What to know about CBN’s MPC and monetary policy

The Central Bank of Nigeria (CBN), last Tuesday, announced a further increase in the benchmark interest rate, known as the Monetary Policy Rate, to 16.5 percent, the fourth straight hike this year.

The announcement came after a two-day meeting of the Monetary Policy Committee (MPC), chaired by Godwin Emefiele, governor of the CBN, in Abuja.

What is MPC?

MPC is a committee of the central bank established under CBN Decree 1999 (Amendment) and CBN Act of 2007 (Amended) to facilitate the attainment of price stability and to support the economic policy of the Federal Government, according to the apex bank.

What is monetary policy?

This is any policy measure designed by the government or central bank to control the cost, availability and supply of credit.

It means using central bank policies/measures to manage the quantity of money, interest rate, inflation rate, and exchange rate to make the economy benefit everyone in the areas of job creation and economic growth, said Ayodele Akinwunmi, relationship manager, corporate banking at FSDH Merchant Bank Limited.

The composition of the MPC

The MPC consists of the governor of the central bank, who doubles as the chairman of the committee; the four deputy governors of the bank; the two members of the board of directors of the bank; three members appointed by the President; and two members appointed by the CBN governor.

Responsibilities of the MPC

The MPC has the responsibility within the bank for formulating monetary and credit policy.

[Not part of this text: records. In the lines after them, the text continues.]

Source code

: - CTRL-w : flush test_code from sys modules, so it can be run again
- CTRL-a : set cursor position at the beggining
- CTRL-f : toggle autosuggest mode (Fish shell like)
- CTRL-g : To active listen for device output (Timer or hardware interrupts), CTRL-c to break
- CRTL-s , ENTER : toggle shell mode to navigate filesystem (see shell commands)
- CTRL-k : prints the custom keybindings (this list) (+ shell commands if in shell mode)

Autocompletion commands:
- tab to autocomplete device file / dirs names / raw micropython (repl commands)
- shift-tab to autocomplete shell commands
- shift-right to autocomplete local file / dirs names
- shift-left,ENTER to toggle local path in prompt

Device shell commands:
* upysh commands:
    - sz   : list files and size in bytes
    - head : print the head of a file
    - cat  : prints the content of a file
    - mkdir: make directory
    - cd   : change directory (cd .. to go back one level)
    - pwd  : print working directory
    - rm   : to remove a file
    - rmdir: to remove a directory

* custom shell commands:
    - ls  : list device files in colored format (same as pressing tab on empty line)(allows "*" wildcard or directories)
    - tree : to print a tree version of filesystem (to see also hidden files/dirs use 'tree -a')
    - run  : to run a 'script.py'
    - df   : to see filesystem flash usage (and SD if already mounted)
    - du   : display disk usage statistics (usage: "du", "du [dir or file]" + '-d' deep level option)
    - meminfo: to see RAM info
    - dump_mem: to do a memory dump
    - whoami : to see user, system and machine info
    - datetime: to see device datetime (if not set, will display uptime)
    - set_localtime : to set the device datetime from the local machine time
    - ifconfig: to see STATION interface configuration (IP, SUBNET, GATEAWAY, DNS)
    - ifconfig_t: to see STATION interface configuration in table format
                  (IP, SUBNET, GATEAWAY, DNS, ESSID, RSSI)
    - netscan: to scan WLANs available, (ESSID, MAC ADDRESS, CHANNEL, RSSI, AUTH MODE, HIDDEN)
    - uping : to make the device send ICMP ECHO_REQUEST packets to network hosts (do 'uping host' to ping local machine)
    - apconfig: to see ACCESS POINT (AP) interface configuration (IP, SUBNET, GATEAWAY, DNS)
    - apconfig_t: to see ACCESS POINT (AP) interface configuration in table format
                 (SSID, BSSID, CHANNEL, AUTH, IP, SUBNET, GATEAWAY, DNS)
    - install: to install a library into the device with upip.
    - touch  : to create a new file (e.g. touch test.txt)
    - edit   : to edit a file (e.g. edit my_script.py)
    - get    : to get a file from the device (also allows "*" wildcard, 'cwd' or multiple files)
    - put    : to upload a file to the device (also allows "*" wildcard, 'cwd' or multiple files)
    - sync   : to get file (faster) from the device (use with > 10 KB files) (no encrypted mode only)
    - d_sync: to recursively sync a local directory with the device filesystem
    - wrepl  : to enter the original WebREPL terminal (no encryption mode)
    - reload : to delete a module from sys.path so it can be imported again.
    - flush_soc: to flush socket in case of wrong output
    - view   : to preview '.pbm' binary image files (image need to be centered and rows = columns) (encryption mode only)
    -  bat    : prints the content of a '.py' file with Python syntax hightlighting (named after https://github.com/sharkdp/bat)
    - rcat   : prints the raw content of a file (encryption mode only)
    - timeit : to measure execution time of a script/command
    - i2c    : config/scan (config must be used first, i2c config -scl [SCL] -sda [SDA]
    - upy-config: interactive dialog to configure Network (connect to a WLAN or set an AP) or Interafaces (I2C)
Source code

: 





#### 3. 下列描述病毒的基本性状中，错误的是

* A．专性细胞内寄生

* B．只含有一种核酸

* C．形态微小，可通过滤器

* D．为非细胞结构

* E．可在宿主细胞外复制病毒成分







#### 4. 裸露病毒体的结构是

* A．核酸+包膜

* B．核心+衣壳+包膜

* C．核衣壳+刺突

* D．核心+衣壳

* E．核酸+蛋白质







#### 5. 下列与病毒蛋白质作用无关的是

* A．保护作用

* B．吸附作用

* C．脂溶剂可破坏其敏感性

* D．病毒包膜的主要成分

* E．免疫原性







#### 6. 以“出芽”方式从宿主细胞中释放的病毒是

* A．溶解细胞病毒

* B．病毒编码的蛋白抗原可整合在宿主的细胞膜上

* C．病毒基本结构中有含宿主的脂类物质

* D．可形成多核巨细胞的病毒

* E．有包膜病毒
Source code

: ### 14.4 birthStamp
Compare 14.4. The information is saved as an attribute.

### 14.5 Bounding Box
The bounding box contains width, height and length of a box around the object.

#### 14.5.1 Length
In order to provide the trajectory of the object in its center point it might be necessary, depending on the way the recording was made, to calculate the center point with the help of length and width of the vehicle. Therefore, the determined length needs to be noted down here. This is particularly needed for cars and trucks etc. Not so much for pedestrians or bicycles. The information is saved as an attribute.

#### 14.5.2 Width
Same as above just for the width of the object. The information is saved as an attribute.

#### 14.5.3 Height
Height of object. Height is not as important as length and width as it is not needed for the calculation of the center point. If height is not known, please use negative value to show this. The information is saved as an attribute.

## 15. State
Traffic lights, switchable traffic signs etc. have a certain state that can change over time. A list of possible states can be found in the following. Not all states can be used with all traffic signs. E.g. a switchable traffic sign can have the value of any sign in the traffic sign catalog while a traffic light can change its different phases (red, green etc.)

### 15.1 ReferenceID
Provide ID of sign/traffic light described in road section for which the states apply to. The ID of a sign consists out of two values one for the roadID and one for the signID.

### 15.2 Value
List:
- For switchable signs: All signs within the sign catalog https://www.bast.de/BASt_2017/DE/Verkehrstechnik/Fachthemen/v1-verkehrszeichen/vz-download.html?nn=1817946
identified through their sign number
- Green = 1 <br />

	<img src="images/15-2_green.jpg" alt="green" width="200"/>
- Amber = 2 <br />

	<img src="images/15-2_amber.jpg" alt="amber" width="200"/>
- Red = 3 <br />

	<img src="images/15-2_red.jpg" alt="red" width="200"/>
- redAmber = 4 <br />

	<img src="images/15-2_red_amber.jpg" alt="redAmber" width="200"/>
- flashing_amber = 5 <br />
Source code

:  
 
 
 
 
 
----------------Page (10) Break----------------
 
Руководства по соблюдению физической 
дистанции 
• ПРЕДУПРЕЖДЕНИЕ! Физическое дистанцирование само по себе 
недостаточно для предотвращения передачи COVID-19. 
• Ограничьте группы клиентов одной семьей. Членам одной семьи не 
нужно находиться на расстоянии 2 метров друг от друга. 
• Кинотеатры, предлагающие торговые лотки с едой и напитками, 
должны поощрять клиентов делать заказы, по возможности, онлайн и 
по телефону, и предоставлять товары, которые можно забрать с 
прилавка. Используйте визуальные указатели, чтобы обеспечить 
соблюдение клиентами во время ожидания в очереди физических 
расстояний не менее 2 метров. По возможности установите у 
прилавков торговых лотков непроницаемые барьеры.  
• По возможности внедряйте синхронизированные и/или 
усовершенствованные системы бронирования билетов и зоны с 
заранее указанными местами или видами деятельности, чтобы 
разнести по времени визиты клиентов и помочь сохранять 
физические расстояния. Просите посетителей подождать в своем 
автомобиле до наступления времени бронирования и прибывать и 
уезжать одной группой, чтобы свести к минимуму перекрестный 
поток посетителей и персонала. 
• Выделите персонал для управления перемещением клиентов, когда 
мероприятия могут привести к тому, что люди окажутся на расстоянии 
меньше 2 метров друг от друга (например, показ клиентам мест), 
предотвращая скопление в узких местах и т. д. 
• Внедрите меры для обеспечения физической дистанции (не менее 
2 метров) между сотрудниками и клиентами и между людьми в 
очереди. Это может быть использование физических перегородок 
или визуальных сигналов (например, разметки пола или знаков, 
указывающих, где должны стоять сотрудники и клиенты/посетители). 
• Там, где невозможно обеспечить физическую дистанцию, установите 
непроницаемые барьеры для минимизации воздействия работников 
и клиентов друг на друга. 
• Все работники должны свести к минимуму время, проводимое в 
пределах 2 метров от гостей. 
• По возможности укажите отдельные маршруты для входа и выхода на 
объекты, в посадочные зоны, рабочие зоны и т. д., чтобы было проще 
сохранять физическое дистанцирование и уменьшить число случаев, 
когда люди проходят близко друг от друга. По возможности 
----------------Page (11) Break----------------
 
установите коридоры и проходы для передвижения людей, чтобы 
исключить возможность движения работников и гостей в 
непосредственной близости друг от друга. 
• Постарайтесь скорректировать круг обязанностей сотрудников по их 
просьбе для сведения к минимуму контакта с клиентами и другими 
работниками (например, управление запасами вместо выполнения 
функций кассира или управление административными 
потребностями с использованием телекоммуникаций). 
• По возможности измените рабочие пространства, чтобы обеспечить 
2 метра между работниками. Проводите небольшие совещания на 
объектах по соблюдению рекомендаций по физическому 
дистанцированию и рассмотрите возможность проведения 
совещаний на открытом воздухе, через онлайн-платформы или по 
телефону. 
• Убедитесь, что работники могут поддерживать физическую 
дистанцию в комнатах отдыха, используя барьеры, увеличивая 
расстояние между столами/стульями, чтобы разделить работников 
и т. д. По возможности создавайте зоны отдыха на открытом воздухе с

The appointment of a member of the MPC pursuant to sub-section 2 (d) and (e) of this section (the CBN Act), the remuneration, filling of temporary vacancies, qualification, tenure of office and disqualification shall be subject to the same terms as are stipulated for a director under sections 10 and 11 of the Act.

The provisions of the Second Schedule to the Act shall have effect with respect to the proceedings of the MPC, according to the CBN.

In pursuance of its functions in compliance with its core mandate, the CBN undertakes monetary policy in order to maintain Nigeria’s external reserves to safeguard the international value of the legal currency, promote and maintain monetary stability and a sound and efficient financial system in Nigeria, act as banker and financial adviser to the Federal Government, and act as lender of last resort to banks.

The MPC meets bi-monthly, except otherwise, in the event of an emergency.

Read also: Weak naira, inflation weigh on rate decision as MPC meets

What does the CBN’s interest rate hike mean for Nigerians?

“It translates into higher prices for the common man as the cost of borrowings will impact the cost of production. This will also impact negatively on the standard of living,” Ayodeji Ebo, managing director/CBO, Optimus by Afrinvest, said.

What are the goals of monetary policy?

The ultimate goals of monetary policy are basically to control inflation, maintain a healthy balance of payment position in order to safeguard the external value of the national currency and promote adequate and sustainable level of economic growth and development. These goals are achieved by controlling the money supply in order to enhance price stability (low and stable inflation) and economic growth.

A successful monetary policy is a function of certain fundamental imperatives. Among others, relevant legal and regulatory framework, deep and broad financial market, good understanding of monetary transmission lag, and availability of timely and accurate data and information for the monetary authorities are crucial for successful monetary policy.

To major phases in the conduct of monetary policy in Nigeria

The two major phases are the period before the introduction of the Structural Adjustment Programme (SAP) in 1986, and the period since the introduction of SAP. In the first period, the CBN’s monetary policy framework placed emphasis on direct monetary policy control, while in the second period it relied, and is still relying, on an indirect approach anchored on the use of market instruments in monetary management.

Can the Federal Government frustrate the CBN from pursuing its monetary policy?

Yes, when the federal government exceeds its revenue, the CBN finance government deficit through ways and means advances subject (in some cases) to the limits set existing regulations, which are sometimes disregarded by the Federal Government. The direct consequence of the central bank’s financing of deficits is distortions or surges in the monetary base, leading to adverse effects on domestic prices and exchange rates i.e. macroeconomic instability because of excess liquidity that has been injected into the economy.